> **EXERCISE PROMPT**: Format the entries below as a two-column CSV with headers entry_text and edit_settings and one row per entry. Put each entry's text and its settings in one quoted field each, replace line breaks with spaces, and leave out the pictures.

> **RECORDS FOR THIS EXERCISE**:
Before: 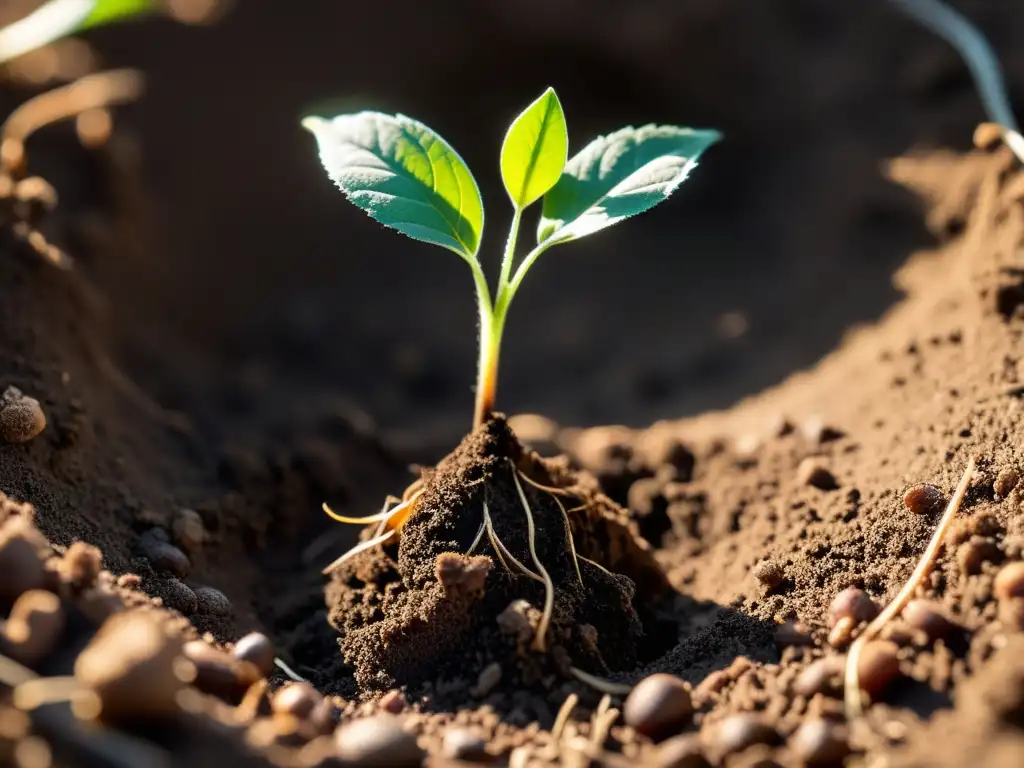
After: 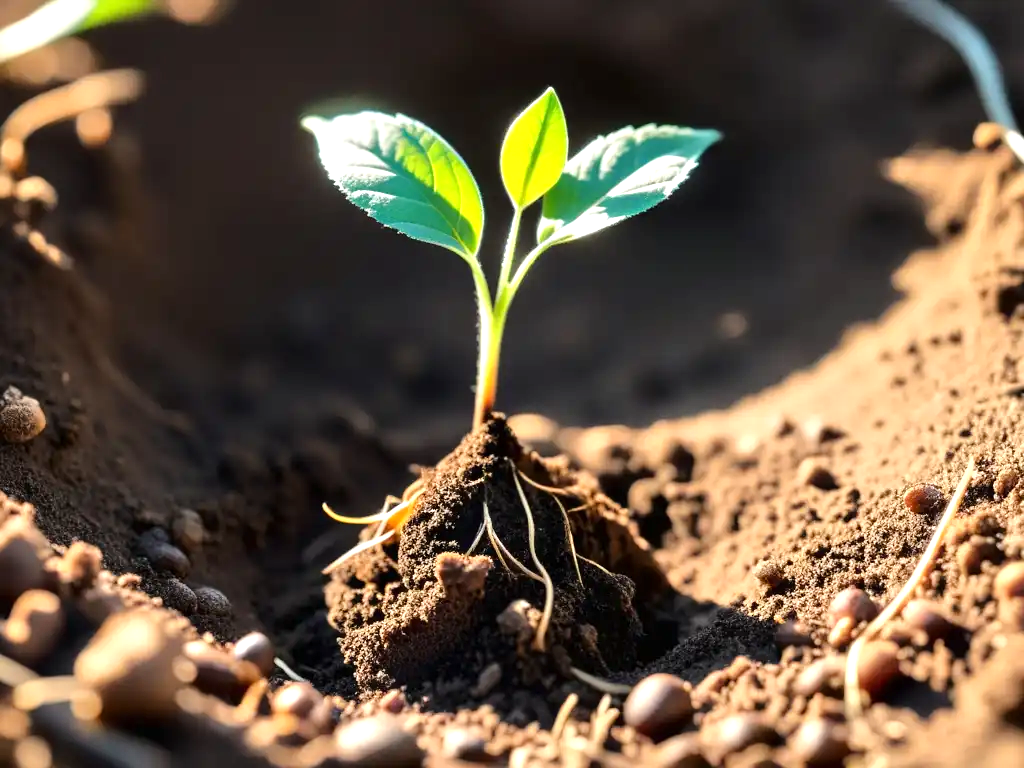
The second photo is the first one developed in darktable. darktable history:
tone equalizer: -8 EV 0.001 EV, -7 EV -0.012 EV, -6 EV 0.03 EV, -5 EV 0.046 EV, -4 EV 0.302 EV, -3 EV 0.623 EV, -2 EV 0.578 EV, -1 EV 0.173 EV, +0 EV 0.029 EV, mask exposure compensation -0.498 EV
exposure: exposure 0.505 EV, compensate highlight preservation false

> **PROBLEM SOLUTION**:
entry_text,edit_settings
"Before: After: The second photo is the first one developed in darktable. darktable history:","tone equalizer: -8 EV 0.001 EV, -7 EV -0.012 EV, -6 EV 0.03 EV, -5 EV 0.046 EV, -4 EV 0.302 EV, -3 EV 0.623 EV, -2 EV 0.578 EV, -1 EV 0.173 EV, +0 EV 0.029 EV, mask exposure compensation -0.498 EV exposure: exposure 0.505 EV, compensate highlight preservation false"